Esses importantes gladiadores contra bactérias podem ter origem natural, mas os desenvolvidos pelo ser humano em laboratório, ou seja, de origem sintética ou semi-sintética, são os mais comuns. A penicilina, por exemplo, é um antimicrobiano natural secretado pelo fungo Penicillium notatum, acidentalmente descoberta em 1928 por Alexander Fleming – embora haja discordâncias sobre este fato. Mesmo tendo origem natural, a penicilina foi quimicamente modificada e purificada para possibilitar sua comercialização, tornando-se então um composto semi-sintético pelas mãos de Ernst Boris Chain e Howard Walter Florey.
Quando falamos de antimicrobianos estamos tratando de diversos tipos de medicamentos que atuam de diferentes maneiras. Atualmente existem mais de 10 classes de antimicrobianos, as quais estão divididas em inúmeros grupos. Essa grande variedade de fármacos faz-se necessária devido aos diferentes tipos de bactérias e diferentes sítios de infecção, além da tentativa de driblar os diversos tipos de mecanismo de resistência dos microrganismos. Dessa forma, a escolha do antimicrobiano a ser utilizado no tratamento de uma infecção depende de vários fatores.
Tendo em vista que antimicrobianos são fármacos capazes de matar ou inibir o crescimento e o desenvolvimento de microrganismos, é interessante perceber que a essência terapêutica dessas substâncias se baseia na toxicidade seletiva, ou seja, na capacidade de anular o microrganismo causador da doença sem afetar o paciente. Isso é possível devido ao fato dos antimicrobianos interferirem com diferentes atividades da célula bacteriana, interrompendo sua homeostase e seu funcionamento, lembra das malacidinas que interferem na produção da parede e integridade da membrana das células de superbactérias? A seguir estão relacionados os cinco mecanismos de ação dos principais antimicrobianos, e seus respectivos fármacos, para que você saiba mais sobre as formas que podemos vencer essa batalha contra as bactérias (Imagem).
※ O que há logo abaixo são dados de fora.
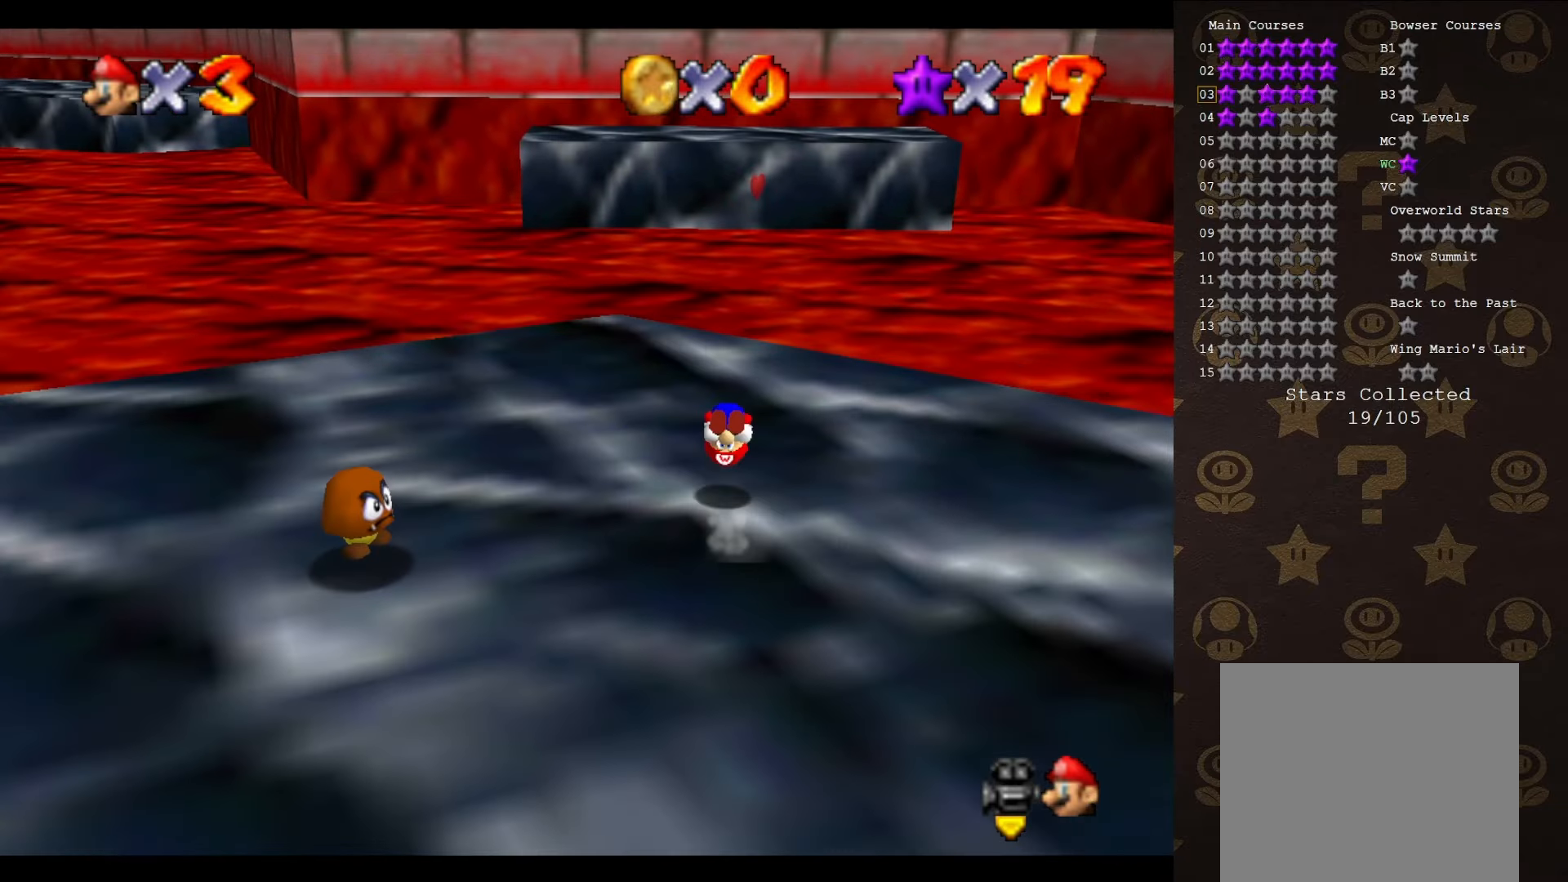
{"buttons": [], "left_stick": "up", "events": [[150, "A", "up"]]}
Figura: Relação dos mecanismos de ação dos principais antimicrobianos utilizados no combate às doenças e seus principais fármacos. Imagem: modificado de Pearson Prentice Hall, Inc.
1) Atuação na parede celular
A classe de antimicrobianos β-lactâmicos abrange aqueles com o perfil de atuação mais utilizado na prática clínica. Eles impedem que as bactérias sintetizem sua parede celular através de diversos mecanismos como, por exemplo, a anulação das proteínas ligadoras de penicilina (PBP). Nesse caso, quando utilizamos um β-lactâmico, ele liga-se a uma PBP, deixando essa enzima “ocupada” e incapaz de exercer sua função. Com isso, a síntese da parede celular é interrompida, ocasionando a perda de rigidez dessa parede, e facilitando a quebra da célula bacteriana. Medicamentos como as penicilinas, cefalosporinas, vancomicinas, monobactâmicos e carbapenêmicos estão entre os β-lactâmicos mais conhecidos. Porém, em bactérias desprovidas de parede celular, como os micoplasmas, tais fármacos não possuem efeito algum, por isso, nesses casos, outras estratégias são recomendadas.
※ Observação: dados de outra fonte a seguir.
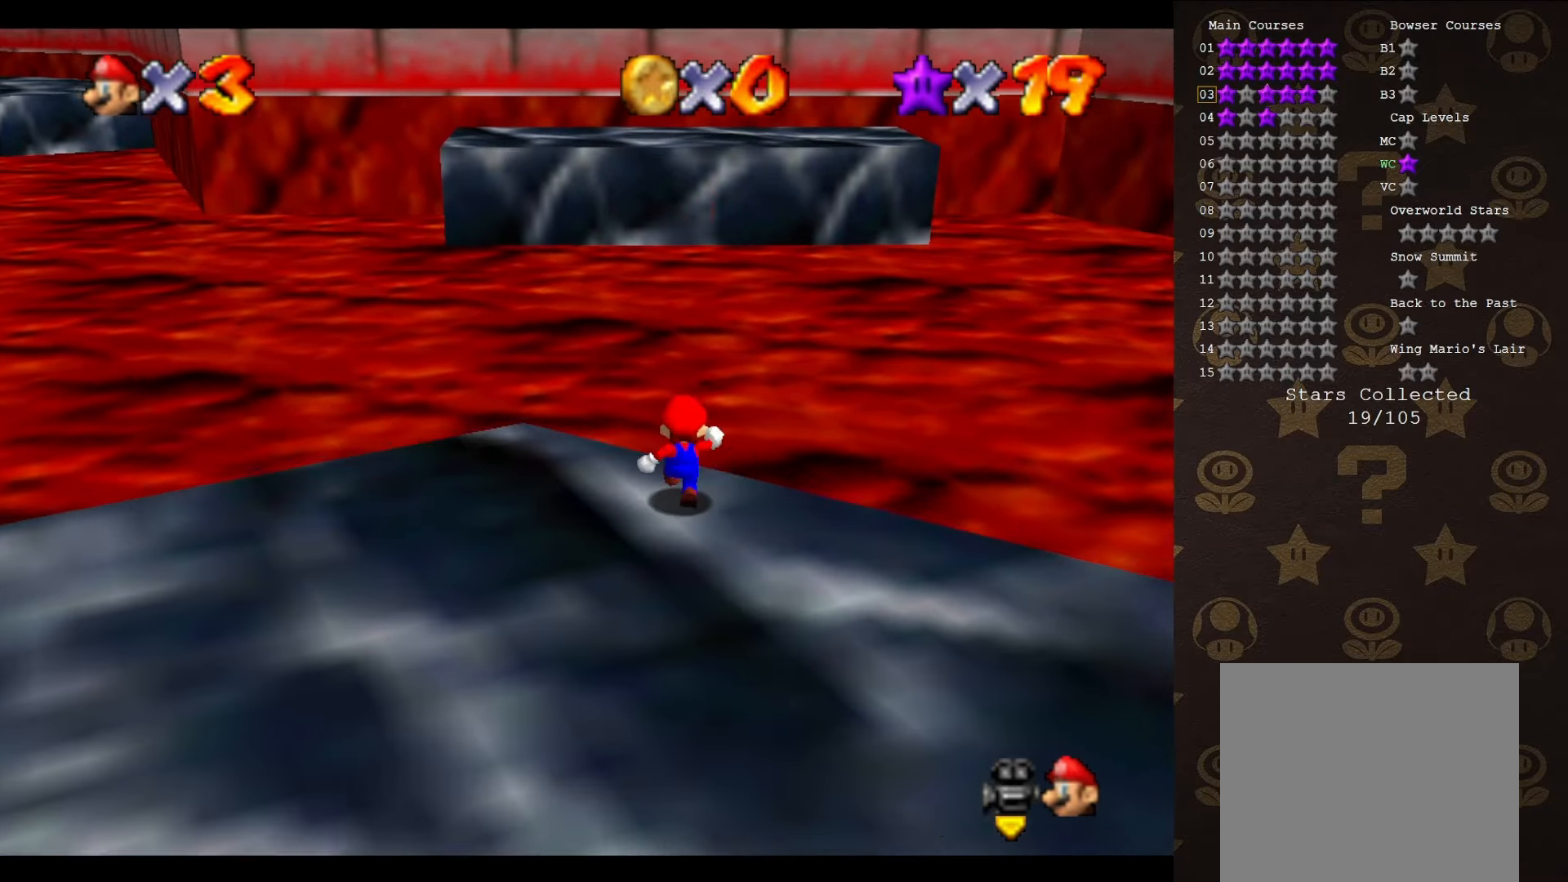
{"buttons": [], "left_stick": "up-right", "events": [[133, "A", "down"], [383, "left_stick", "up-right"], [466, "A", "up"]]}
2) Ligação à membrana plasmática
Os fármacos que alteram a função e a estrutura da membrana são as polimixinas e os ionóforos. Esses antimicrobianos penetram e se intercalam aos fosfolipídeos da membrana plasmática bacteriana. Com isso, ocorre uma desorganização de sua estrutura e a alteração da sua permeabilidade, ocasionando a saída de componentes celulares e morte da bactéria. Como existem semelhanças entre as membranas citoplasmáticas das bactérias e das nossas próprias células esses antimicrobianos podem apresentar um maior nível de toxicidade, ou seja, também podem destruir células do hospedeiro e causar reações adversas.
3) Interferência na síntese protéica
Alguns antimicrobianos atuam nas duas porções dos ribossomos (30S ou 50S) das bactérias e interferem em diferentes etapas de sua produção de proteínas.
- a) Inibidores de 30S
Aminoglicosídeos (ex: amicacina, tobracina e gentamicina): impedem a leitura correta do código genético, o que leva à produção de proteínas não-funcionais.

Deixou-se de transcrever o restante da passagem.